Don’t forget to use queue.task_done()
to tell the queue that we finished processing the order.
async def process_order_worker(worker_id: int, queue: PriorityQueue):
while True:
work_item: WorkItem = await queue.get()
print(f"process_order_worker: Worker_{worker_id} begin to process worker {work_item}")
await asyncio.sleep(work_item.order_delay)
print(f"process_order_worker: Worker_{worker_id} finished to process worker {work_item}")
queue.task_done()
Following that, we implement the order API using aiohttp
. This API responds to user requests, generates an order object, and places it in the asyncio.PriorityQueue
.
It then immediately returns a response to the user, avoiding user wait time.
@routers.post("/order")
async def order(request: Request) -> Response:
queue: PriorityQueue = app[QUEUE_KEY]
body = await request.json()
user_type = UserType.POWER_USER if body['power_user'] == 'True' else UserType.NORMAL_USER
work_item = WorkItem(user_type, randrange(5))
await queue.put(work_item)
return Response(body="order placed!")
When the program starts, we use create_order_queue
to initialize the queue and order consumption tasks.
async def create_order_queue(app: Application):
print("create_order_queue: Begin to initialize queue and tasks.")
queue: PriorityQueue = PriorityQueue(10)
tasks = [asyncio.create_task(process_order_worker(i, queue)) for i in range(3)]
app[QUEUE_KEY] = queue
app[TASK_KEY] = tasks
print("create_order_queue: Initialize queue and tasks success..")

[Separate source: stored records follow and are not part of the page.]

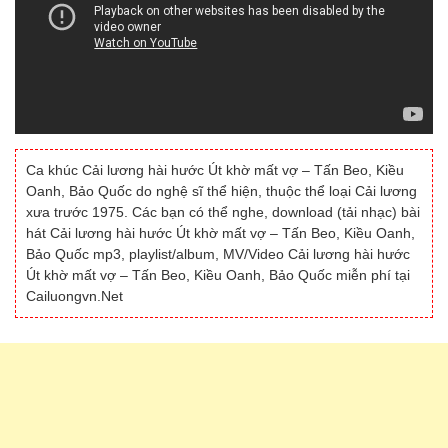
Ca khúc Cải lương hài hước Út khờ mất vợ – Tấn Beo, Kiều
Oanh, Bảo Quốc do nghệ sĩ thể hiện, thuộc thể loại Cải lương
xưa trước 1975. Các bạn có thể nghe, download (tải nhạc) bài
hát Cải lương hài hước Út khờ mất vợ – Tấn Beo, Kiều Oanh,
Bảo Quốc mp3, playlist/album, MV/Video Cải lương hài hước
Út khờ mất vợ – Tấn Beo, Kiều Oanh, Bảo Quốc miễn phí tại
Cailuongvn.Net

When the program ends, we use destroy_order_queue
to ensure that all orders in the queue are processed and the background tasks are closed correctly.
queue.join()
will wait for all the data in the queue to be processed. asyncio.wait_for
sets a timeout of 20 seconds, after which it will no longer wait queue.join()
to complete.
async def destroy_order_queue(app: Application):
queue: PriorityQueue = app[QUEUE_KEY]
tasks: list[Task] = app[TASK_KEY]
try:
print("destroy_order_queue: Wait for 20 sec to let all work done.")
await asyncio.wait_for(queue.join(), timeout=20.0)
except Exception as e:
print("destroy_order_queue: Cancel all tasks.")
[task.cancel() for task in tasks]
app.add_routes(routers)
app.on_startup.append(create_order_queue)
app.on_shutdown.append(destroy_order_queue)
web.run_app(app)
We can test this implementation using PyCharm’s HTTP Request:
POST http://localhost:8080/order
Content-Type: application/json
{"power_user": "True"}
###
POST http://localhost:8080/order
Content-Type: application/json
{"power_user": "False"}
###
POST http://localhost:8080/order
Content-Type: application/json
{"power_user": "False"}
###
POST http://localhost:8080/order
Content-Type: application/json
{"power_user": "True"}
As you can see, the two high-priority tasks are processed as expected. Perfect!
Conclusion
In this article, I introduced the usage and best practices of asyncio.Queue
.
When you need to control the concurrency of a program, I recommend using asyncio.Queue
to effectively manage resource consumption.
I introduced the producer-consumer pattern and its benefits:
- Balancing between producers and consumers, maximizing resource utilization.
- Decoupling the system, allows producers and consumers to scale independently.
Finally, I showed how to use asyncio.PriorityQueue
to handle scenarios where tasks require prioritization through a real-world example.
Due to space constraints, I could not cover all aspects of asyncio.Queue
. However, I hope this article provided a solid understanding of the basic concepts and helpful examples.
Asynchronous programming in Python is a powerful tool, and the producer-consumer pattern with asyncio.Queue
is a versatile approach to handling concurrency and prioritization in your applications.